Mr Reid said the unions were not trying to be obstructive but were trying to restore some balance into the process.
He said Stanwell had given three reasons for closing two electricity generating units at Tarong Power Station: the price of carbon, the cost of water and the oversupply of electricity.
“The real reason is that they’re making a loss,” he said. “And now they are trying to manipulate the market so that ultimately the market price will rise and they can bring the two units back on and be competitive again.
“But they are also using it as a tool to reduce their workforce.”
Mr Reid said Stanwell had made a clinical decision to halve its workforce.
“We’re in the community. We live here and work here and have our roots here. And then this comes along and turns our world upside down.”
ETU State organiser Dan McGaw said the job losses were not going to just affect the families involved, but would affect the broader community as well.
“For every direct job that goes, 2.5 indirect jobs will be affected,” he said.
Australian Manufacturing Workers Union Stanwell delegate Rob de Vries admitted he had put in an Expression of Interest for a redundancy, but he said he had been at Tarong since 1983 and the offer had come at the right time for him.
However he was worried by the effect the situation would have on his younger workmates.
“I raised four young children here,” he said. “If anything like this had happened 20-odd years ago it would have pulled the cart right out from under us,” he said.
He was also concerned that although 64 jobs were going, there were three vacancies which were going to be filled by people coming from outside the area rather than providing staff already in the South Burnett with an opportunity to upgrade their skills.
Australian Services Union (ASU) delegate Eddie Krauksts said Stanwell hadn’t been open or honest.
“There are really no voluntary redundancies,” he said. “You get the tap on the shoulder, if you say ‘no’ you go into the pool. And where will that be? Outside the Tarong gate. There are no VRs. You’re being booted out; it’s as simple as that.”

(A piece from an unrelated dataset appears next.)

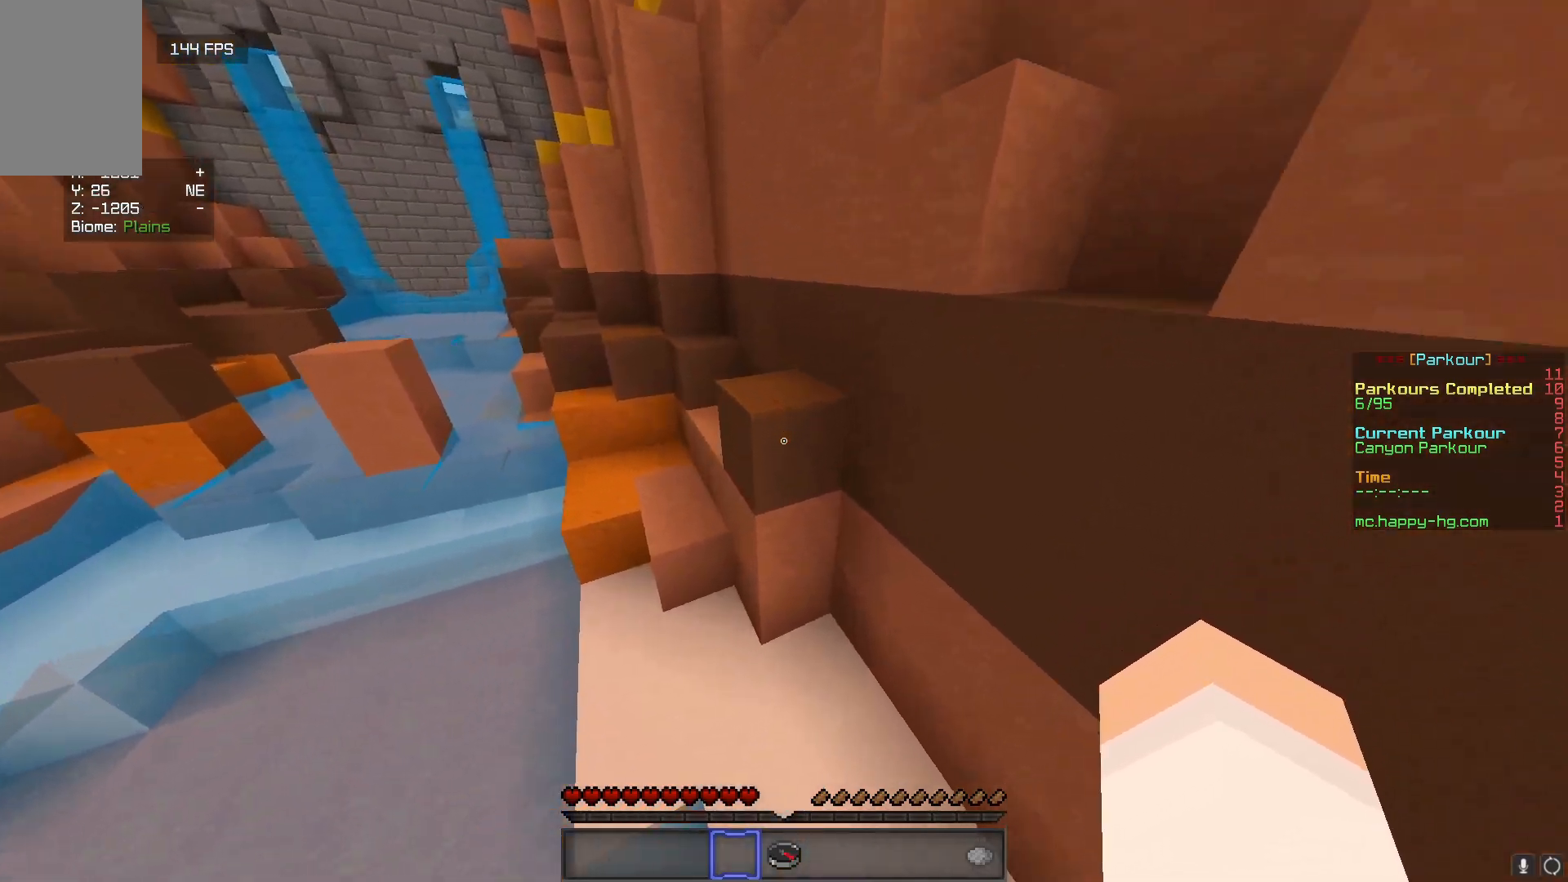
{"keys": ["w"], "mouse": [], "events": []}
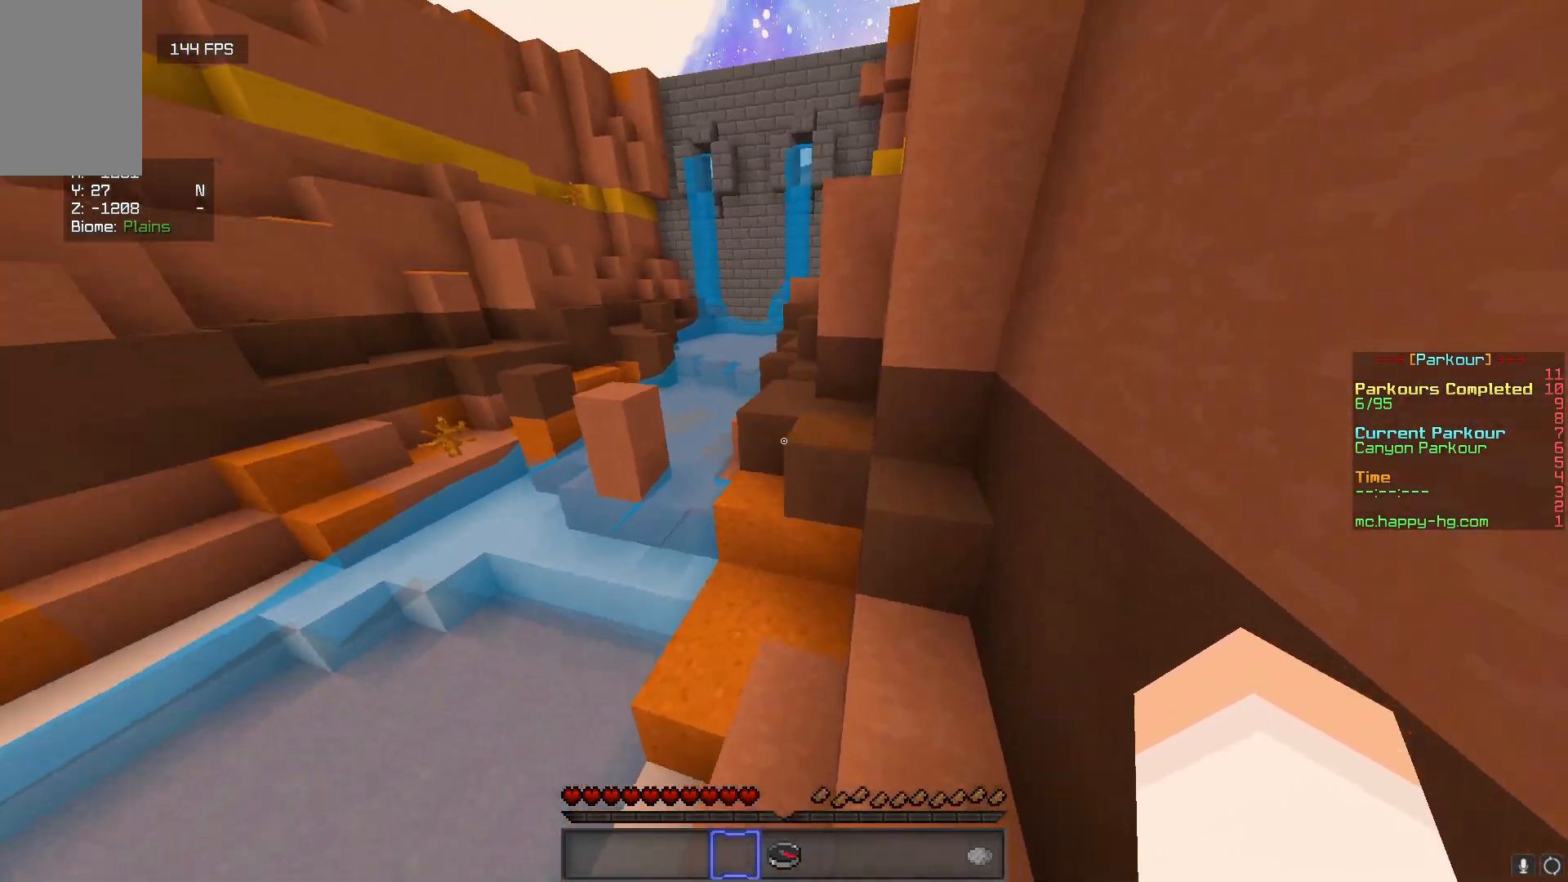
{"keys": ["d", "w"], "mouse": [], "events": [[483, "d", "down"]]}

Construction Forestry Mining Energy Union (CFMEU) Central Queensland Mining Communities advocate Jim Pearce – a life member of the union – said 26,500 people had lost their jobs in Queensland since the State Budget.
He said that whenever politicians talk about creating jobs they boast of the multiplier effect of two or three it will have on the community.
“But you never hear about the multiplier effect when they put jobs off,” he said.
“When are people going to wake up that the loss of jobs affects everybody?”